“July 10, 1660. This day I put on my new silk suit, the first that ever I wore in my life.”

“Feb. 3, 1661, (Lord’s Day). This day I first begun [sic] to go forth in my coat and sword, as the manner now among gentlemen is.”

“April 22, 1661. Up early, and made myself as fine as I could.”

“Oct 19, 1662, (Lord’s Day). Put on my first new lace-band; and so neat it is, that I am resolved my great expense shall be lace-bands, and it will set off anything else the more.”

“May 17, 1668, (Lord’s Day). Up and put on my new stuff suit, with a shoulder belt, according to the new fashion, and the bands of my vest and tunique laced with silk lace of the colour of my suit; and so very handsome to church.”

Alas, poor Pepys!
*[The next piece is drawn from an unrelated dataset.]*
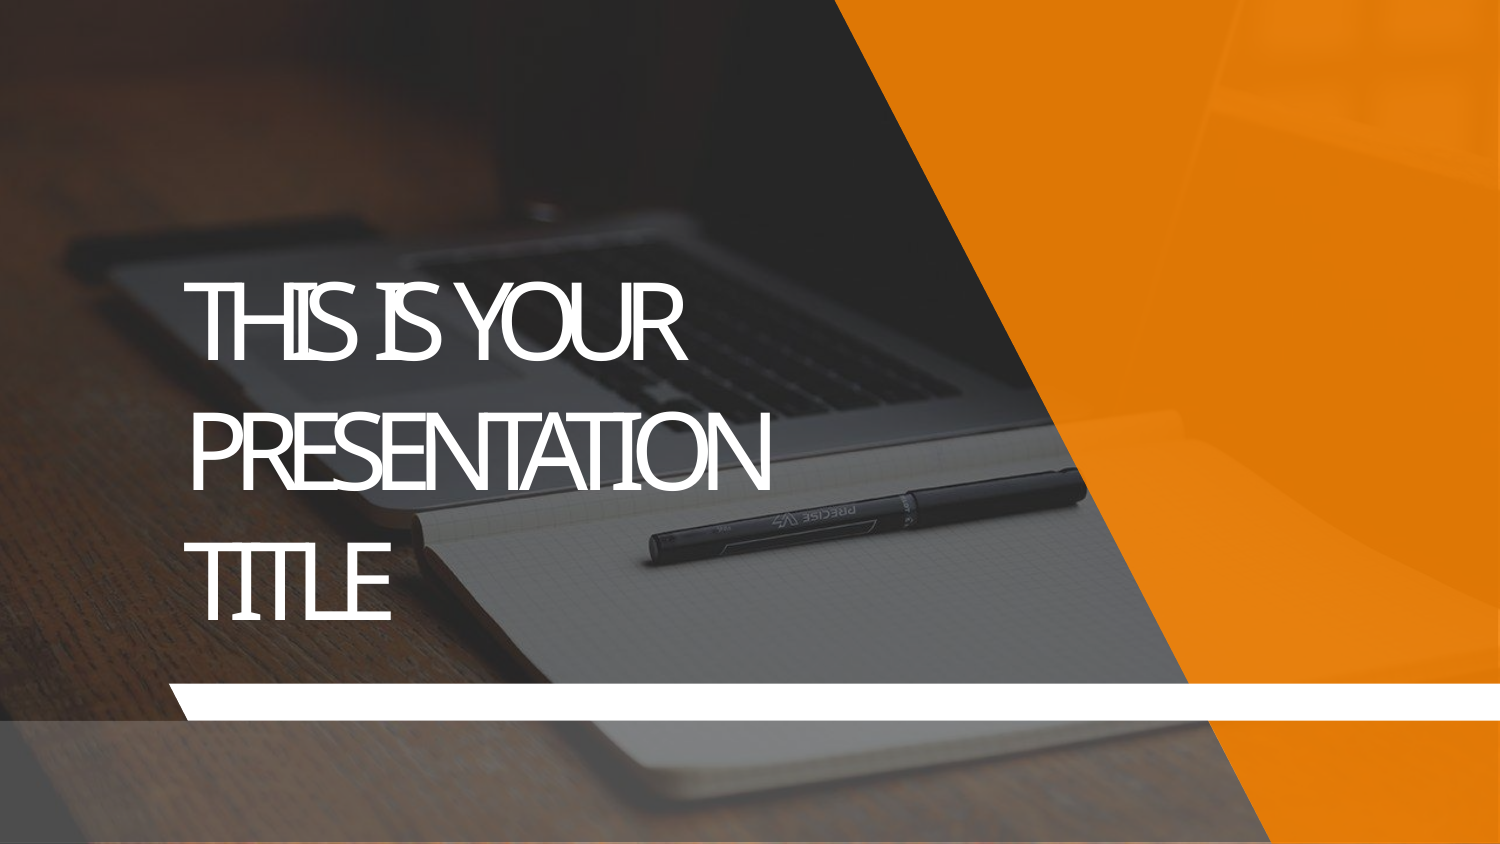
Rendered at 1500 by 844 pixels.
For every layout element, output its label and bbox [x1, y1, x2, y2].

text_box [0, 0, 1500, 844]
Where be your lace-bands now? your shoulder-belts? your rich silk vests?

The prominence of dress in the Diary may well surprise us, but we are scarcely less astonished by the amount of space given by our busy man of affairs to the most various kinds of pleasure and simple merrymaking. Amongst the games in which Mr. Secretary Pepys seems to have found special satisfaction, tennis, ninepins, and billiards hold high place; but these, after all, never yielded him a tithe of the pure enjoyment that he derived from his more intellectual pastimes, reading and music. Pepys was a genuine musician; and we get the impression from the journal that his love of music reached the proportions of a real passion—the only passion, indeed, of his life. On the other hand, he was not a systematic scholar, though he devoured books with avidity, keeping in touch with the literary output of his day, and at least tasting all sorts of things, from Cicero, the Hebrew grammar, and Hooker’s “Ecclesiastical Polity,” downward to Audley’s “Way to be Rich,” and the last-published comedy of the popular playwrights of his time. Here are a couple of sample entries:—

“Feb. 10, 1661-2. To Paul’s Churchyard, and there I met with Dr. Fuller’s ‘England’s Worthys,’ the first time that ever I saw it; and so I sat down reading in it; being much troubled that (though he had some discourse with me about my family and arms) he says nothing at all, nor mentions us either in Cambridgeshire or Norfolke. But I believe, indeed, our family were never considerable.”

“July 1, 1666. ... Walked to Woolwich, reading ‘The Rivall Ladys’[[4]] all the way, and find it a most pleasant and fine writ play.”

Pepys’s passing opinions have not much critical value, but they are his own, which is more than can be said of many literary dicta far more pretentious than his. It is rather instructive to follow some of his fluctuations in taste. We notice—to take a single illustration only—that when the first part of “Hudibras” was issued, he bought a copy for half a crown, having heard it much cried up for its pungent wit; but was so much disappointed when he came to dip into it, that he sold it again the same afternoon for eighteen-pence. Still every one talked of the poem, and Pepys began to wonder whether he had given it a fair trial. So a few days later he purchased another copy, resolved on closer study. Now, I will venture to say that in this emergency poor Pepys kept himself by no means free from the sham admiration and cuckoo-criticism which is the bane of our drawing-rooms, and, for that matter, of some of our college classrooms, at the present day. Had you met him in social gatherings, and had the talk turned on “Hudibras,” as it would almost certainly have done, then, doubtless, you would have found that Pepys, fearful of appearing deficient in acumen or taste, would have little or nothing to say about his adverse judgment, and might even consent to laugh perfunctorily at jokes he really did not think funny, and at doggerel rhymes which in his heart of hearts he held to be simply stupid. Meanwhile, he confides to his Diary the expression of his honest opinion, promising himself that, on the appearance of the second part of the poem, he will borrow it from some friend, and buy it only if, on inspection, it should turn out to be better than the first part. All this is surely edifying.